The passage in the interview with Stephen Spender published in your issue no. 77 in which Mr. Spender played about with a reference made by W.B. Yeats to Laura Riding, in a talk presumably witnessed by Mr. Spender, came to my attention when I was in the midst of composing a chapter for a book of memoirs, the chapter having the title “Importance.” The reference to myself exhibits an attitude to me as one who is an item of literary mention outside the bounds of the Important Mentions but useful as something of a flourish of special sophistication. Literary interviews bring out this particular worst—addiction to strategic mentions—of the literary—world worsts.
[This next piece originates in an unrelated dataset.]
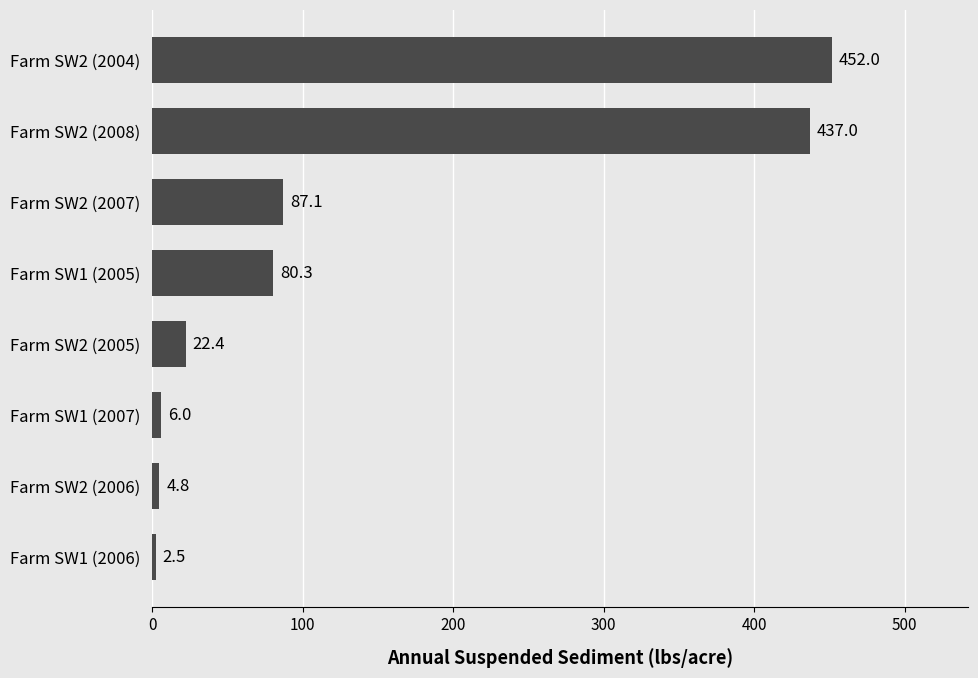

Reading top to bottom, list all the values displayed in this chart.

Farm SW2 (2004)=452.0	Farm SW2 (2008)=437.0	Farm SW2 (2007)=87.1	Farm SW1 (2005)=80.3	Farm SW2 (2005)=22.4	Farm SW1 (2007)=6.0	Farm SW2 (2006)=4.8	Farm SW1 (2006)=2.5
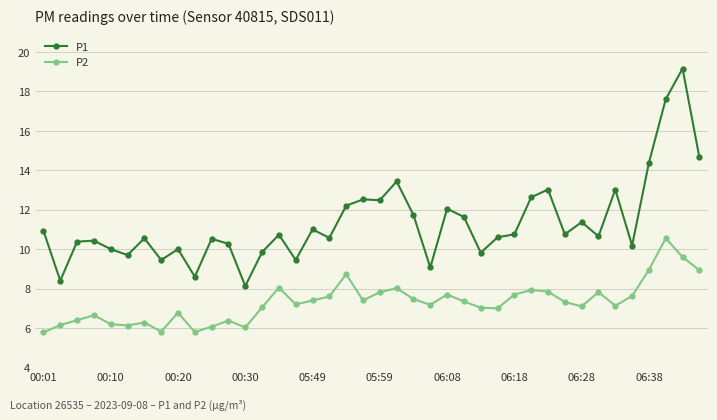

How many distinct data groups are displayed?

2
Spender told his interviewer that “another thing which amused Yeats very much for some reason was Robert Graves and the whole saga of his life with Laura Riding. Yeats spoke of how Laura Riding had thrown herself out of a window without breaking her back or breaking it but being cured very rapidly. All that pleased Yeats tremendously.” Thus does Spender put the touch of debonaire interviewee poise on this vanity caper of Yeats’s that he reproduces as a little anecdotal gem for the interview’s adornment. Yeats is seen being “amused”—to borrow Spender’s disgusting word for this disgusting exposure by Yeats of his organ of humor—by a joke of which I am the center, it tickling both his only-human and his artist nature. But I am only an incidental mention in the whole frame of reference, which is Robert Graves and “the whole saga” of his life with me. Robert Graves himself was not joke stuff for Yeats, he recognizing in him another head up in the clouds where the Important keep their heads.